We periodically test and retest the limits of free speech.
Recently, free speech has been winning, even when it hurts, as surely it sometimes does.
Just a few days ago, the U.S. Supreme Court said a Seattle rock band called "The Slants" had a right to register its name over the objections of the Patent and Trademark Office.
The government's contention was that the name also is a derogatory term for Asian Americans, and as such violated a federal act prohibiting trademarks that "disparage...or bring...into contempt or disrepute." But Justice Samuel Alito's opinion in Matal v. Tam said denying the trademark "offends a bedrock First Amendment principle: Speech may not be banned on the grounds that it expresses ideas that offend."
Alito also rejected the idea that the government's role should include efforts to stamp out ideas that offend large groups of people.
In a concurring opinion, Justice Anthony Kennedy said protecting offensive speech also protects all speakers who hold views not shared by the majority of citizens.

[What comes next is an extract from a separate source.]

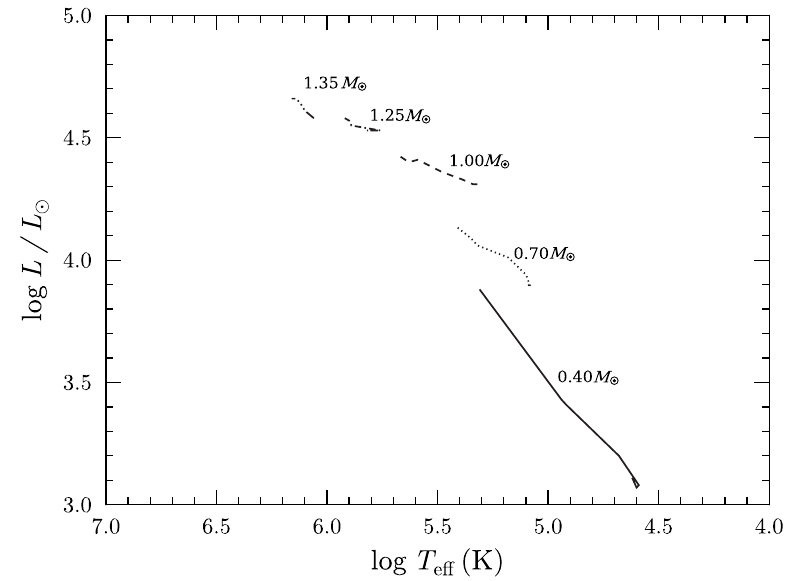
Fig. 6. This is the same plot as in Figure 5 but for the peak conditions during the thermonuclear runaway. Again, the mass accretion rate is increasing from lower effective temperatures to higher effective temperatures. All but those occurring on the lowest mass WDs would be detected by current X-ray satellites but those on the highest mass WDs, and thus closest to the Chandrasekhar Limit, would be detected for the shortest amount of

Granted, we've decided as a nation that some speech is outside the First Amendment's purview; true threats and fighting words, blackmail, child pornography and attempts to immediately incite violence among them. But we must continue to narrowly define in law what is not protected, even if it means standing in defense of the rights of those who would provoke, challenge or even disgust most of us.
We need to know the depth and manner in which all kinds of ideas exist, if only at times to understand how to effectively oppose or refute some of them.
None of us have to passively accept that which we do not like or abhor. We may bring our complaint in the court of public opinion rather than in its legal counterpart. Effective? You bet.
Just ask comedian Kathy Griffin, who quickly found out she crossed a line into unacceptable — though still legally protected — speech, when she posed with the faux severed head of President Donald Trump. Faced with a deluge of online criticism and cancellation of public appearances and a network TV deal, she apologized profusely.
And turning to late-night host Stephen Colbert: The FCC properly refused to act against Colbert for a crude on-air reference to oral sex in a joke about Trump and Russia's Vladimir Putin. But after wide public outcry over both the words and the tenor of the joke, Colbert responded, "While I would do it again, I would change a few words that were cruder than they needed to be."
We do at times find instances in which speech begets conduct that is not protected. In Massachusetts, a teenager will appeal a June 15 verdict in a "suicide by text" case. She was convicted of involuntary manslaughter as a result of her text messages to a suicidal boyfriend that the court found showed "wanton and reckless disregard for the life of the victim."
This current list of contentious free speech issues also includes proposals in some state legislatures to limit public protests, debates over campus speech codes and speakers and even wider arguments over how to deal with free speech on the Internet that is considered "fake news."
No one solution fits, or fixes, all. We must have the courage to defend against those who would take a shortcut through the First Amendment in the name of preserving good taste, protecting public sensibilities or even in defense of "truth."